Ellison is the former CEO of Alameda Research, Bankman-Fried’s cryptocurrency hedge fund trading firm. Wang co-founded FTX, the crypto exchange. Both agreed to testify at Bankman-Fried’s trial.
She and Bankman-Fried are accused of defrauding clients and investors by illegally diverting vast sums of client funds from FTX to make lavish real estate purchases, donate money to politicians and conduct risky deals at Alameda.
On Monday, Ellison told the court that since the collapse of FTX and Alameda in November, she “has worked hard to help recover assets for the benefit of clients and to cooperate with government investigations.”
“I’m really sorry for what I did. I knew it was wrong. And I want to apologize to affected FTX customers, Alameda lenders and FTX investors for my actions,” she said, according to a transcript.
Ellison said she was aware from 2019 to 2022 that Alameda gained access to a borrowing facility on FTX.com that allowed Alameda to hold negative balances in multiple currencies.

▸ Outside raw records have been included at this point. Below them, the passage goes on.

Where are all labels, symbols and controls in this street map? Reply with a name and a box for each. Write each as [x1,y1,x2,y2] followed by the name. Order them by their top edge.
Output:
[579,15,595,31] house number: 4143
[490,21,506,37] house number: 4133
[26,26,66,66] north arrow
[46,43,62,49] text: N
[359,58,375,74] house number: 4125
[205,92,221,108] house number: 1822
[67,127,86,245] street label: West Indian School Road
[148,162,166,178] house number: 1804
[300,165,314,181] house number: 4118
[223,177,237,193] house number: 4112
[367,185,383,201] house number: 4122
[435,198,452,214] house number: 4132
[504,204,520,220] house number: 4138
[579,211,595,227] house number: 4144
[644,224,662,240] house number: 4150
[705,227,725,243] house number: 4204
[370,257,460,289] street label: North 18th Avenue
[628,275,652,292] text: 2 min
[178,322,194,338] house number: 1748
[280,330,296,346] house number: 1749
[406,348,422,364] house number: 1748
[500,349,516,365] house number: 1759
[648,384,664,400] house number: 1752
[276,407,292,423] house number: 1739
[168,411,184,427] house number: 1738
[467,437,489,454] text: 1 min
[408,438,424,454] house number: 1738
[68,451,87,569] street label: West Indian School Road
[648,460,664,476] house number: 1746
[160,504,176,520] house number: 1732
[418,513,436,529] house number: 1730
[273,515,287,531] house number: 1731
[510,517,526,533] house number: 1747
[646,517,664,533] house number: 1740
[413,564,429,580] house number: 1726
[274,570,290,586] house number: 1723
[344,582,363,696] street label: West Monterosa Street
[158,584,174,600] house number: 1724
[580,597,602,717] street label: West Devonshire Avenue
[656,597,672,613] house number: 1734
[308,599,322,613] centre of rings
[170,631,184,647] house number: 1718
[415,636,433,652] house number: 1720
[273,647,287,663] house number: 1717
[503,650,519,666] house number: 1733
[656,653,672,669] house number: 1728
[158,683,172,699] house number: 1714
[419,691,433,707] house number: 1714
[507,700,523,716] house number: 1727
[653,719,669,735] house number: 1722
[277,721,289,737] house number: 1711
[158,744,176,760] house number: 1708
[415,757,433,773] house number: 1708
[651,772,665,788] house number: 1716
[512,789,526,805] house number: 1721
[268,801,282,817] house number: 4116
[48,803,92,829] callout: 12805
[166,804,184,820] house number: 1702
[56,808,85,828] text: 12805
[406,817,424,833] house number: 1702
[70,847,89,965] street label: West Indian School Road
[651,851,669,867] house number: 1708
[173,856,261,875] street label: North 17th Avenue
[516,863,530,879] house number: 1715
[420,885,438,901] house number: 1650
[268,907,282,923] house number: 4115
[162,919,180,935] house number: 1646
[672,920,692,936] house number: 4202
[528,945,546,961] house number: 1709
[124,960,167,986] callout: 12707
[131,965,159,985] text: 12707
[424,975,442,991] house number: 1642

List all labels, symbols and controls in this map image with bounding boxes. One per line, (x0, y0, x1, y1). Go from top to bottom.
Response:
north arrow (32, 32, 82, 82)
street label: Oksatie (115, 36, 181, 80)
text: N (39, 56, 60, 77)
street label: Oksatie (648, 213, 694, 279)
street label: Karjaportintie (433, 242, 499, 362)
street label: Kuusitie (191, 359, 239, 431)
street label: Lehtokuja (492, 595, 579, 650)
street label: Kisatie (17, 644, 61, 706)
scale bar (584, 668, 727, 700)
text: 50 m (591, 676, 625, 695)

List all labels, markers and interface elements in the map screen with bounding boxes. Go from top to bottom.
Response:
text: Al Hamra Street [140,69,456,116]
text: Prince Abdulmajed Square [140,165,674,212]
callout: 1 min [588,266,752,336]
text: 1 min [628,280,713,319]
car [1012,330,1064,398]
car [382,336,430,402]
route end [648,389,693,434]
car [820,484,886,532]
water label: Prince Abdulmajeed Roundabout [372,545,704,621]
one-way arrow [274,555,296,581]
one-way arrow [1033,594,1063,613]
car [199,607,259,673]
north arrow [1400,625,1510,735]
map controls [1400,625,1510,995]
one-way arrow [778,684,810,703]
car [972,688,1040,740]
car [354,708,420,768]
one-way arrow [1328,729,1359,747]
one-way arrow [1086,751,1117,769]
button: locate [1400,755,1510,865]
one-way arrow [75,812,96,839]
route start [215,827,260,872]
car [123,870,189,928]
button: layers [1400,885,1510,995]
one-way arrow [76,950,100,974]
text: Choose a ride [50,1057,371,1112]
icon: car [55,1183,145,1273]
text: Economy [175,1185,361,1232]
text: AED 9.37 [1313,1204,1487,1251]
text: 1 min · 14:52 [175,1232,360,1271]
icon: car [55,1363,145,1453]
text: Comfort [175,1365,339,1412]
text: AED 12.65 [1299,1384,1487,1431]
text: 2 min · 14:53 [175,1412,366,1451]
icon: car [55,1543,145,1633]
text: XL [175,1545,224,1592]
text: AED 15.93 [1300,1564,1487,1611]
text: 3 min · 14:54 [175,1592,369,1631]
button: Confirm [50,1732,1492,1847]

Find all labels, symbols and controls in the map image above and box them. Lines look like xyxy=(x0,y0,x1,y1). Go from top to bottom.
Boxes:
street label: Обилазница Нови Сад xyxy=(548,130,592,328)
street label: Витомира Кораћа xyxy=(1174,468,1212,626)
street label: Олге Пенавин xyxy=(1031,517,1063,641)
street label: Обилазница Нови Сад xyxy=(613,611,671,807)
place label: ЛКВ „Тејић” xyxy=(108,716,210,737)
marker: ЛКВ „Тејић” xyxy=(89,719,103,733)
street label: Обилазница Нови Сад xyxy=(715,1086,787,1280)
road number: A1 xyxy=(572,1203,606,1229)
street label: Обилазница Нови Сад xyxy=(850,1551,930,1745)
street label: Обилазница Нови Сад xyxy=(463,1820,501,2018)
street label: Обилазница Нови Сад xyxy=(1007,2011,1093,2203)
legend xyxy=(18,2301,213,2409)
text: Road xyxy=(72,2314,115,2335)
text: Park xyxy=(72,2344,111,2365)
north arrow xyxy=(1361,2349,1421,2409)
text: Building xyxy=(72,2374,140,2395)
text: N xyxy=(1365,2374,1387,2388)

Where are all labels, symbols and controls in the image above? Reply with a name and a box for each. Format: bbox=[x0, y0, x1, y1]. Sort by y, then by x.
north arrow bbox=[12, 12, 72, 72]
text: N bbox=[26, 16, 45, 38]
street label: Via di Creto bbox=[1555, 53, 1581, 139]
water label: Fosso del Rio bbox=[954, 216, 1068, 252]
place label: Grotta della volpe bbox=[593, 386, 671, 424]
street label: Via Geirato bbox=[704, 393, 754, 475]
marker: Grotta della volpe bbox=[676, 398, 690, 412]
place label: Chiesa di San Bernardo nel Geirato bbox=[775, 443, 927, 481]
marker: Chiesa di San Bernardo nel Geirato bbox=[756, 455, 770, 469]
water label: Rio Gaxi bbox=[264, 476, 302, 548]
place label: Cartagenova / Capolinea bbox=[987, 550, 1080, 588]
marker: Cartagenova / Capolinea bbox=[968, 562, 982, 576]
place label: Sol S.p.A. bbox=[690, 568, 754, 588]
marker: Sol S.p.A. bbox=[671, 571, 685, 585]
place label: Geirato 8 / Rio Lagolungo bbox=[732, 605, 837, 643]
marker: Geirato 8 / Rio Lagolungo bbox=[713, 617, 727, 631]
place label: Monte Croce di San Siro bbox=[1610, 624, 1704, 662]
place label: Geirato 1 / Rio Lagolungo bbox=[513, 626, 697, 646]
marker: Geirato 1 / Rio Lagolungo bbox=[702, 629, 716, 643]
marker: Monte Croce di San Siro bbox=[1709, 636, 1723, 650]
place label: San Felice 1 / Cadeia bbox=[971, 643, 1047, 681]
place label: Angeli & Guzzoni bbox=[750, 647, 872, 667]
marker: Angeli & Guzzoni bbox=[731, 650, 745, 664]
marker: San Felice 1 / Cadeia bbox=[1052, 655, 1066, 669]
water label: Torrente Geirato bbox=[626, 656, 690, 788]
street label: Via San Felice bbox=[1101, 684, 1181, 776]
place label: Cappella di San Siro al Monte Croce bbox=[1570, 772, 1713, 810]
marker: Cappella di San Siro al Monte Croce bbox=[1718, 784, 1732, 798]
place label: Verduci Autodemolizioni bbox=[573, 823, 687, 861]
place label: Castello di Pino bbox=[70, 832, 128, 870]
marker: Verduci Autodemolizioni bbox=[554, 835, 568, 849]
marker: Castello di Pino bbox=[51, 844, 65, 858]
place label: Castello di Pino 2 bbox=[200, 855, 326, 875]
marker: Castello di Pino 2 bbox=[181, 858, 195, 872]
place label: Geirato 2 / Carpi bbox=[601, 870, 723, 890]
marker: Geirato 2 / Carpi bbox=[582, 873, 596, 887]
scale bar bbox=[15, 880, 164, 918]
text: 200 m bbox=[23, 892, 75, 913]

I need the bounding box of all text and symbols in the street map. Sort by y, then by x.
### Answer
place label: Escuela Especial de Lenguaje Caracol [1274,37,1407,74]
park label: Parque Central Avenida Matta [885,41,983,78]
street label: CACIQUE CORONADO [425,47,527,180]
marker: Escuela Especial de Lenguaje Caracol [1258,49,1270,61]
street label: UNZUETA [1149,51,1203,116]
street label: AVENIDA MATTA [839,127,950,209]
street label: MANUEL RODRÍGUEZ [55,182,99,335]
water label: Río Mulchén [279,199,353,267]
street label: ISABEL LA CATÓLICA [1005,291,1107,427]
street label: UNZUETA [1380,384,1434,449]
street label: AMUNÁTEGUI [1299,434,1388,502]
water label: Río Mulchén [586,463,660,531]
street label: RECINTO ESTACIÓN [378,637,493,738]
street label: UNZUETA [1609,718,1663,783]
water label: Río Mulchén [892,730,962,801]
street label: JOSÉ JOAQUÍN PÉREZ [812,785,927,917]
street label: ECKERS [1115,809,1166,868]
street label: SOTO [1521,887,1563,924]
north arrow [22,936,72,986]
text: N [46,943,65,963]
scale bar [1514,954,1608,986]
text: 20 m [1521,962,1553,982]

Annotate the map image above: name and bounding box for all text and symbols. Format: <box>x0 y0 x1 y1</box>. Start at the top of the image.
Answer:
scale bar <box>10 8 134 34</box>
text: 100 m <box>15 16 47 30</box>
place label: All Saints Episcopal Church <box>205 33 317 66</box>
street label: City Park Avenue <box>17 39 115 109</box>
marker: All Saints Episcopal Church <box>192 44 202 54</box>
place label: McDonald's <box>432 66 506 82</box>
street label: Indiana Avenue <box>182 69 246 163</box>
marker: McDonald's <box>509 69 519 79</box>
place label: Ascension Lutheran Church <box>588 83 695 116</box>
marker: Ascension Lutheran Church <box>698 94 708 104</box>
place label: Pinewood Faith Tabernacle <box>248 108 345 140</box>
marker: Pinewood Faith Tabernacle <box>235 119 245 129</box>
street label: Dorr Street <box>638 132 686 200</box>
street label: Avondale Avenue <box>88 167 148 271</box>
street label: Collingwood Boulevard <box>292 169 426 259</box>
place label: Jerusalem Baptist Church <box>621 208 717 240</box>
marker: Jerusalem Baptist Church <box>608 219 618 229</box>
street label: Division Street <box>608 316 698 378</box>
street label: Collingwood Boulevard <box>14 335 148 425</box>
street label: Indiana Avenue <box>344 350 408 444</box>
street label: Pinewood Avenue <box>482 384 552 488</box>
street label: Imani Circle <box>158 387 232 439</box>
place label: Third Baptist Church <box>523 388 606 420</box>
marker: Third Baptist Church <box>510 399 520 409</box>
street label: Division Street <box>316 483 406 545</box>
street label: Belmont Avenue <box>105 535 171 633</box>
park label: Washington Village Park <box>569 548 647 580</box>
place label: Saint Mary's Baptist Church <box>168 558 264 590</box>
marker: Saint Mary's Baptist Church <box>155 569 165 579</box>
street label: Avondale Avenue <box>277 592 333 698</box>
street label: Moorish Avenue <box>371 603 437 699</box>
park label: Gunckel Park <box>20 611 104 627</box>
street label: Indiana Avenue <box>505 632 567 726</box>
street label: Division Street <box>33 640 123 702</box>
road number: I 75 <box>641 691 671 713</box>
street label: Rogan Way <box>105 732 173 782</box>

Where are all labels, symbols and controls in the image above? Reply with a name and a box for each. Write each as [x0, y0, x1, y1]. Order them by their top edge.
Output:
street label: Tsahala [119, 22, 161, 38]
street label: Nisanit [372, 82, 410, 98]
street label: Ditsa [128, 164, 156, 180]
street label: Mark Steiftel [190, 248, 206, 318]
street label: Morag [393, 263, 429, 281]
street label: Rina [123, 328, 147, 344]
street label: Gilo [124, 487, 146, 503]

She said the practical effect of the arrangement is that Alameda has access to an unlimited line of credit without posting collateral and without owing interest on negative balances or being subject to margin calls or liquidation protocols.
Ellison said she knows that when Alameda’s FTX accounts have significant negative balances in any currency, it means Alameda is borrowing funds that FTX clients have deposited into the exchange.
“While I was co-CEO and then CEO, I understood that Alameda had made numerous large illiquid venture investments and lent money to Mr. Bankman-Fried and other FTX executives,” she said.
Ellison said she understands that Alameda funded the investments with multibillion-dollar short-term and perpetual loans from outside lenders in the cryptocurrency industry.
When many of those loans were called back by lenders in June, she agreed with others to borrow billions of dollars from FTX to repay them.
“I understand that FTX needs to use client funds to fund its loans to Alameda,” she said. “I also understood that many FTX clients have invested in crypto derivatives and that most FTX clients did not expect that FTX would lend their holdings of digital assets and… deposits to Alameda in this way.”
From July through October, Ellison said she agreed with Bankman-Fried and others to provide Alameda’s lenders with misleading financial statements, including quarterly balance sheets, that disguised the extent of the company’s borrowing and the billions of dollars in loans it had to FTX -Executives had forgiven and others.
“I have agreed with Mr. Bankman-Fried and others not to disclose the true nature of the relationship between Alameda and FTX, including Alameda’s loan agreement,” Ellison said.
During his request Monday, Wang said he made changes to the computer code to enable transactions with Alameda.
“I knew what I was doing was wrong,” he said.